Redefining either $$\epsilon$$ or $$\eta$$ so as to absorb the isomorphism $$\gamma$$ - it will not matter which -we will show that there sulting pair of natural isomorphisms define the unit and the counit of an adjunction $$F\dashv G$$.

Then she replaces $$\epsilon$$ with $$\epsilon' = \epsilon\circ F(\gamma^{-1})$$ and proves that $$\eta$$ and $$\epsilon'$$ satisfy the triangle identites for the unit and the counit.
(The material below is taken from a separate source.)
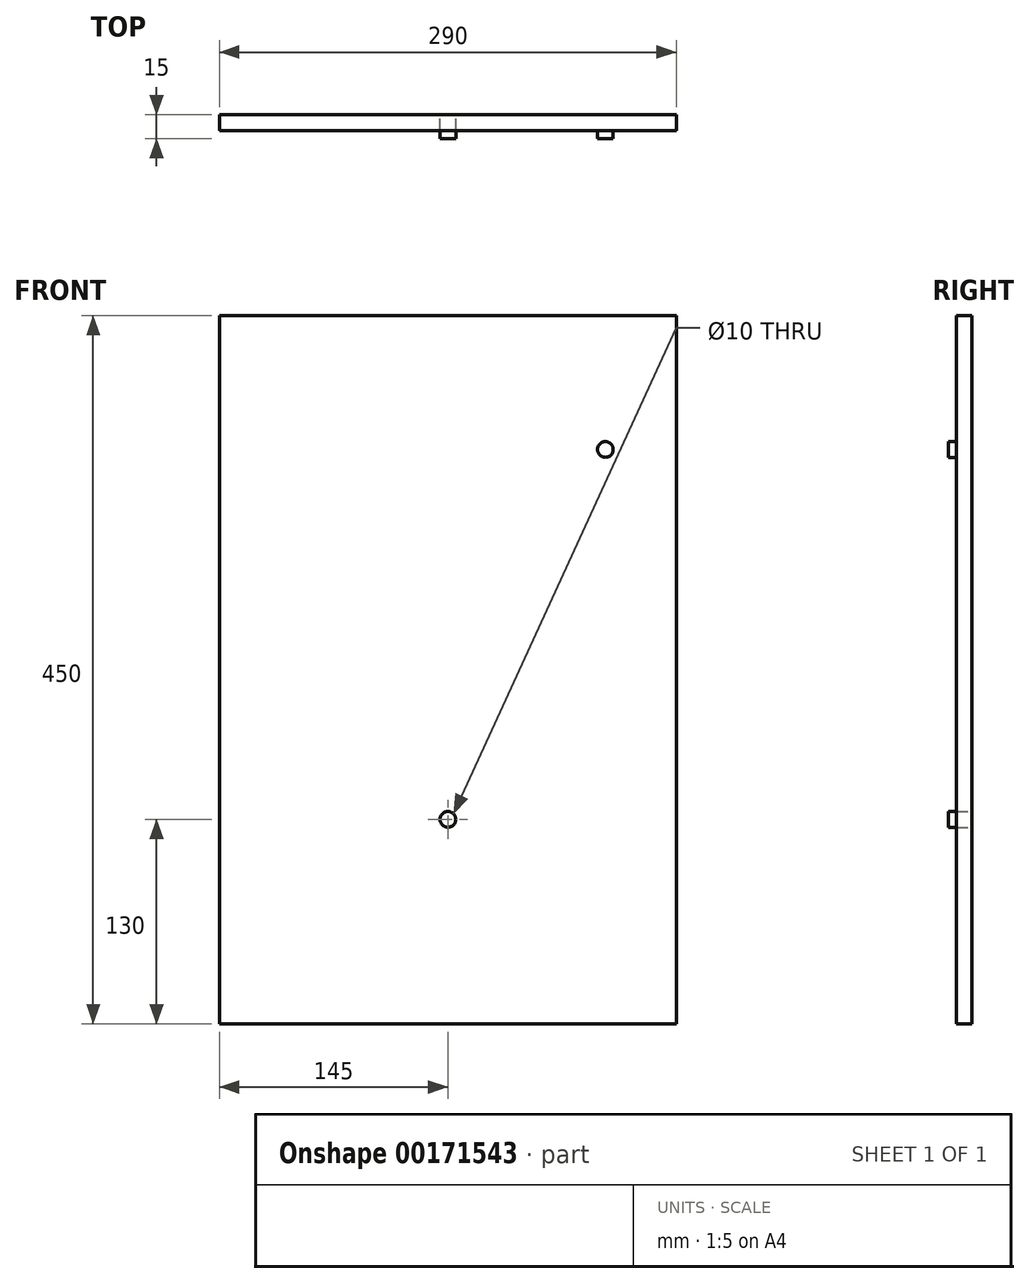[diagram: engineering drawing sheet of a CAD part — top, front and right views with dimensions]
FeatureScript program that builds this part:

I tried replacing $$\gamma$$ with $$\epsilon F\circ F(\eta)$$ to no avail.

• Do you want to exchange the roles of $\epsilon$ and $\eta$, or of $F$ and $G$? Sep 2, 2019 at 17:51
• So want to replace $\eta$ by something else to obtain an adjunction ? Sep 2, 2019 at 19:21
• @Berci The roles of $\epsilon$ and $\eta$. Sep 2, 2019 at 20:17
• @ArnaudD. Exactly. Sep 2, 2019 at 20:17

You don't need to replace $$\gamma$$.
Set $$\ \eta':=\gamma^{-1}F\circ\eta$$.
Then we have $$G(\varepsilon)\circ \eta'G\ =\ G(\varepsilon)\circ \eta^{-1}GFG \circ G\varepsilon^{-1}FG\circ\eta G$$. $$\matrix{GFGx &\overset{\eta GFG}\to& GFGFGx \\ {G\varepsilon}\downarrow \phantom{ {}_{G\varepsilon}} && \phantom{{}_{G\varepsilon FG}} \downarrow {G\varepsilon FG}\\ Gx &\underset{\eta G}\to& GFGx}$$ Show that this square is commutative, and as each arrow is invertible, the above composition is $$1_{Gx}$$.
Similarly, $$\varepsilon F\circ F(\eta')\ =\ \varepsilon F\circ F\eta^{-1}GF\circ FG\varepsilon^{-1}F\circ F\eta\ =\ 1_{Fx}$$, belonging to the commutativity of $$\matrix{FGFx &\overset{F \eta GF}\to& FGFGFx \\ {\varepsilon F}\downarrow \phantom{ {}_{\varepsilon F}} && \phantom{{}_{FG\varepsilon F}} \downarrow {FG\varepsilon F}\\ Fx &\underset{F\eta}\to& FGFx}$$